WORK REQUEST: Please output every entry below precisely as written.

### MATERIAL SHOWN

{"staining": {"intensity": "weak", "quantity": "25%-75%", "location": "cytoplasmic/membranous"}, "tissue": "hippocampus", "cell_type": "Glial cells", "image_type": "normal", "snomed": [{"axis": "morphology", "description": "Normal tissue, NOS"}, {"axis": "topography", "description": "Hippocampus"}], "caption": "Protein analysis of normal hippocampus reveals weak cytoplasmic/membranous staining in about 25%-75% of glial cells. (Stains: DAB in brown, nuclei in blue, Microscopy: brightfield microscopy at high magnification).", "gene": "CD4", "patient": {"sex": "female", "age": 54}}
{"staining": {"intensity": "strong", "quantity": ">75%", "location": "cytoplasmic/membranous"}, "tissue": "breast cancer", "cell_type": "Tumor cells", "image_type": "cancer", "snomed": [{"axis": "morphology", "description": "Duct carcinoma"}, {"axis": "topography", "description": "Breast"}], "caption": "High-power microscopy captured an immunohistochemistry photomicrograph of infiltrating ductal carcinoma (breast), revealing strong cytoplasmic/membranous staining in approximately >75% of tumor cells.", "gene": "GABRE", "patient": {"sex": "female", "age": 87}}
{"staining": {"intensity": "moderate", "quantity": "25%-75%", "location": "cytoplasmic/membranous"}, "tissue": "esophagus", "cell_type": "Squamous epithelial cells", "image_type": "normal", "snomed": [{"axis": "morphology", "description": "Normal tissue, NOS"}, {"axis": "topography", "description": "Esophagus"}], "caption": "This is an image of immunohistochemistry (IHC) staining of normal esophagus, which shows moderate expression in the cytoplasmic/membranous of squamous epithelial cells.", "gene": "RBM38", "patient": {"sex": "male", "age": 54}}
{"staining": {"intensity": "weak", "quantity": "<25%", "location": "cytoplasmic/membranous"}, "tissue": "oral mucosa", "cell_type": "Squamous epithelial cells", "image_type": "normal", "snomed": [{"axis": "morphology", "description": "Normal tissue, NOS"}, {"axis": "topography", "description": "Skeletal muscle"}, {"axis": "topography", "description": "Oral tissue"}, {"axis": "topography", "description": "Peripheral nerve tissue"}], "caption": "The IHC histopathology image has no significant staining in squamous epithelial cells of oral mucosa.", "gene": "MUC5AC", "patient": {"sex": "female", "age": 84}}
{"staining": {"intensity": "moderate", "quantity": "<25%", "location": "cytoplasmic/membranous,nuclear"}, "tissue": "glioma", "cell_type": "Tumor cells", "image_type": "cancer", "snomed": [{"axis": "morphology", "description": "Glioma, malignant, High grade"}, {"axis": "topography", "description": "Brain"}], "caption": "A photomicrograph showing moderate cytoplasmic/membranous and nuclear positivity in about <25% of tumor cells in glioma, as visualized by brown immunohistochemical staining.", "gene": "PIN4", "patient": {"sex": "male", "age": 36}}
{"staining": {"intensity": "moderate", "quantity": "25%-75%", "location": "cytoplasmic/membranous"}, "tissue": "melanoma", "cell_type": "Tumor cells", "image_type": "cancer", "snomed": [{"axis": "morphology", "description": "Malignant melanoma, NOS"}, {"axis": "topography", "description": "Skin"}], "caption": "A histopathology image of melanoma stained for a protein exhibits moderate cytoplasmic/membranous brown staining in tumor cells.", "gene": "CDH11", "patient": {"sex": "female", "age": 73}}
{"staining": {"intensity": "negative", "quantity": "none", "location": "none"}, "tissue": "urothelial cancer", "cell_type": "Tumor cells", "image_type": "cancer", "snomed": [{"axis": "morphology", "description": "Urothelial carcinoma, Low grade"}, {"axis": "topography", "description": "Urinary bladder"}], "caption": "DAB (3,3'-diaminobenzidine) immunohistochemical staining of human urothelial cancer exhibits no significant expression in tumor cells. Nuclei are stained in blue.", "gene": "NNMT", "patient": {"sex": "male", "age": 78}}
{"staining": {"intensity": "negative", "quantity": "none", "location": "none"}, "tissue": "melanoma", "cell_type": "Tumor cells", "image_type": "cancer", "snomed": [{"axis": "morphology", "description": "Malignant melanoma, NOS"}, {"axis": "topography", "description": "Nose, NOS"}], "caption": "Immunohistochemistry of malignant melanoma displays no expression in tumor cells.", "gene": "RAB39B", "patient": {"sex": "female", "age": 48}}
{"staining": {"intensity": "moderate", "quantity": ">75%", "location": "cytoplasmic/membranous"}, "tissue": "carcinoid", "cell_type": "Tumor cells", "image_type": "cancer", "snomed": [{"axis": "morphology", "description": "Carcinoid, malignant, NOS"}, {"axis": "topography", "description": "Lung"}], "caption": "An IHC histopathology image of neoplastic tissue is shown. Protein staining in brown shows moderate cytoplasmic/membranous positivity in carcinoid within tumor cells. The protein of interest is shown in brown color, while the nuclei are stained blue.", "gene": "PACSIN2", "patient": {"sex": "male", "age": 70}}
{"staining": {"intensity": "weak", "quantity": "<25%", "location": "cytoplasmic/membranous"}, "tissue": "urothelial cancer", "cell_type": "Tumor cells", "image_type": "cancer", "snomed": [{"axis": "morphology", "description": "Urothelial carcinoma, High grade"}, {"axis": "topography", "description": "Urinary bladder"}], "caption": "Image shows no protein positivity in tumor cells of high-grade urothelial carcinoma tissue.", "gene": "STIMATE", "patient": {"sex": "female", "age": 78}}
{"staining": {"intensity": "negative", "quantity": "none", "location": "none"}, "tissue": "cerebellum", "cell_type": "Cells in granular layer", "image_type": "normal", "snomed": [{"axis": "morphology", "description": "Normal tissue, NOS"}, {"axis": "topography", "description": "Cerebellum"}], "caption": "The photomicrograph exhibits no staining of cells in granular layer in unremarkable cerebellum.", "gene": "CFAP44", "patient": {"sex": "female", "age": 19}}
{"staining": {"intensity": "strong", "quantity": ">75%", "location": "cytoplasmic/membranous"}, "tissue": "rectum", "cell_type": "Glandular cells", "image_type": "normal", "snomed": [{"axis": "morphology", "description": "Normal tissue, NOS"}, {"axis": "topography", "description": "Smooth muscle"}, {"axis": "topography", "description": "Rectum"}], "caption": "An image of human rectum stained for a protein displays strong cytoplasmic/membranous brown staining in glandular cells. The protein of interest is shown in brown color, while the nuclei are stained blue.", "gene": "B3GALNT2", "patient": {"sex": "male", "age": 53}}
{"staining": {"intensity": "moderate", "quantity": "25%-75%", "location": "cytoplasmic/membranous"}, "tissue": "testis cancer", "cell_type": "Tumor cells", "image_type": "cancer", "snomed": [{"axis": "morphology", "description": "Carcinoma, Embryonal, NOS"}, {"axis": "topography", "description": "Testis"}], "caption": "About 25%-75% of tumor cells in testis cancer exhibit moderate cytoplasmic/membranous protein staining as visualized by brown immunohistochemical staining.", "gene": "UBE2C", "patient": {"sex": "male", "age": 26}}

######

EXPECTED ANSWER:
{"staining": {"intensity": "weak", "quantity": "25%-75%", "location": "cytoplasmic/membranous"}, "tissue": "hippocampus", "cell_type": "Glial cells", "image_type": "normal", "snomed": [{"axis": "morphology", "description": "Normal tissue, NOS"}, {"axis": "topography", "description": "Hippocampus"}], "caption": "Protein analysis of normal hippocampus reveals weak cytoplasmic/membranous staining in about 25%-75% of glial cells. (Stains: DAB in brown, nuclei in blue, Microscopy: brightfield microscopy at high magnification).", "gene": "CD4", "patient": {"sex": "female", "age": 54}}
{"staining": {"intensity": "strong", "quantity": ">75%", "location": "cytoplasmic/membranous"}, "tissue": "breast cancer", "cell_type": "Tumor cells", "image_type": "cancer", "snomed": [{"axis": "morphology", "description": "Duct carcinoma"}, {"axis": "topography", "description": "Breast"}], "caption": "High-power microscopy captured an immunohistochemistry photomicrograph of infiltrating ductal carcinoma (breast), revealing strong cytoplasmic/membranous staining in approximately >75% of tumor cells.", "gene": "GABRE", "patient": {"sex": "female", "age": 87}}
{"staining": {"intensity": "moderate", "quantity": "25%-75%", "location": "cytoplasmic/membranous"}, "tissue": "esophagus", "cell_type": "Squamous epithelial cells", "image_type": "normal", "snomed": [{"axis": "morphology", "description": "Normal tissue, NOS"}, {"axis": "topography", "description": "Esophagus"}], "caption": "This is an image of immunohistochemistry (IHC) staining of normal esophagus, which shows moderate expression in the cytoplasmic/membranous of squamous epithelial cells.", "gene": "RBM38", "patient": {"sex": "male", "age": 54}}
{"staining": {"intensity": "weak", "quantity": "<25%", "location": "cytoplasmic/membranous"}, "tissue": "oral mucosa", "cell_type": "Squamous epithelial cells", "image_type": "normal", "snomed": [{"axis": "morphology", "description": "Normal tissue, NOS"}, {"axis": "topography", "description": "Skeletal muscle"}, {"axis": "topography", "description": "Oral tissue"}, {"axis": "topography", "description": "Peripheral nerve tissue"}], "caption": "The IHC histopathology image has no significant staining in squamous epithelial cells of oral mucosa.", "gene": "MUC5AC", "patient": {"sex": "female", "age": 84}}
{"staining": {"intensity": "moderate", "quantity": "<25%", "location": "cytoplasmic/membranous,nuclear"}, "tissue": "glioma", "cell_type": "Tumor cells", "image_type": "cancer", "snomed": [{"axis": "morphology", "description": "Glioma, malignant, High grade"}, {"axis": "topography", "description": "Brain"}], "caption": "A photomicrograph showing moderate cytoplasmic/membranous and nuclear positivity in about <25% of tumor cells in glioma, as visualized by brown immunohistochemical staining.", "gene": "PIN4", "patient": {"sex": "male", "age": 36}}
{"staining": {"intensity": "moderate", "quantity": "25%-75%", "location": "cytoplasmic/membranous"}, "tissue": "melanoma", "cell_type": "Tumor cells", "image_type": "cancer", "snomed": [{"axis": "morphology", "description": "Malignant melanoma, NOS"}, {"axis": "topography", "description": "Skin"}], "caption": "A histopathology image of melanoma stained for a protein exhibits moderate cytoplasmic/membranous brown staining in tumor cells.", "gene": "CDH11", "patient": {"sex": "female", "age": 73}}
{"staining": {"intensity": "negative", "quantity": "none", "location": "none"}, "tissue": "urothelial cancer", "cell_type": "Tumor cells", "image_type": "cancer", "snomed": [{"axis": "morphology", "description": "Urothelial carcinoma, Low grade"}, {"axis": "topography", "description": "Urinary bladder"}], "caption": "DAB (3,3'-diaminobenzidine) immunohistochemical staining of human urothelial cancer exhibits no significant expression in tumor cells. Nuclei are stained in blue.", "gene": "NNMT", "patient": {"sex": "male", "age": 78}}
{"staining": {"intensity": "negative", "quantity": "none", "location": "none"}, "tissue": "melanoma", "cell_type": "Tumor cells", "image_type": "cancer", "snomed": [{"axis": "morphology", "description": "Malignant melanoma, NOS"}, {"axis": "topography", "description": "Nose, NOS"}], "caption": "Immunohistochemistry of malignant melanoma displays no expression in tumor cells.", "gene": "RAB39B", "patient": {"sex": "female", "age": 48}}
{"staining": {"intensity": "moderate", "quantity": ">75%", "location": "cytoplasmic/membranous"}, "tissue": "carcinoid", "cell_type": "Tumor cells", "image_type": "cancer", "snomed": [{"axis": "morphology", "description": "Carcinoid, malignant, NOS"}, {"axis": "topography", "description": "Lung"}], "caption": "An IHC histopathology image of neoplastic tissue is shown. Protein staining in brown shows moderate cytoplasmic/membranous positivity in carcinoid within tumor cells. The protein of interest is shown in brown color, while the nuclei are stained blue.", "gene": "PACSIN2", "patient": {"sex": "male", "age": 70}}
{"staining": {"intensity": "weak", "quantity": "<25%", "location": "cytoplasmic/membranous"}, "tissue": "urothelial cancer", "cell_type": "Tumor cells", "image_type": "cancer", "snomed": [{"axis": "morphology", "description": "Urothelial carcinoma, High grade"}, {"axis": "topography", "description": "Urinary bladder"}], "caption": "Image shows no protein positivity in tumor cells of high-grade urothelial carcinoma tissue.", "gene": "STIMATE", "patient": {"sex": "female", "age": 78}}
{"staining": {"intensity": "negative", "quantity": "none", "location": "none"}, "tissue": "cerebellum", "cell_type": "Cells in granular layer", "image_type": "normal", "snomed": [{"axis": "morphology", "description": "Normal tissue, NOS"}, {"axis": "topography", "description": "Cerebellum"}], "caption": "The photomicrograph exhibits no staining of cells in granular layer in unremarkable cerebellum.", "gene": "CFAP44", "patient": {"sex": "female", "age": 19}}
{"staining": {"intensity": "strong", "quantity": ">75%", "location": "cytoplasmic/membranous"}, "tissue": "rectum", "cell_type": "Glandular cells", "image_type": "normal", "snomed": [{"axis": "morphology", "description": "Normal tissue, NOS"}, {"axis": "topography", "description": "Smooth muscle"}, {"axis": "topography", "description": "Rectum"}], "caption": "An image of human rectum stained for a protein displays strong cytoplasmic/membranous brown staining in glandular cells. The protein of interest is shown in brown color, while the nuclei are stained blue.", "gene": "B3GALNT2", "patient": {"sex": "male", "age": 53}}
{"staining": {"intensity": "moderate", "quantity": "25%-75%", "location": "cytoplasmic/membranous"}, "tissue": "testis cancer", "cell_type": "Tumor cells", "image_type": "cancer", "snomed": [{"axis": "morphology", "description": "Carcinoma, Embryonal, NOS"}, {"axis": "topography", "description": "Testis"}], "caption": "About 25%-75% of tumor cells in testis cancer exhibit moderate cytoplasmic/membranous protein staining as visualized by brown immunohistochemical staining.", "gene": "UBE2C", "patient": {"sex": "male", "age": 26}}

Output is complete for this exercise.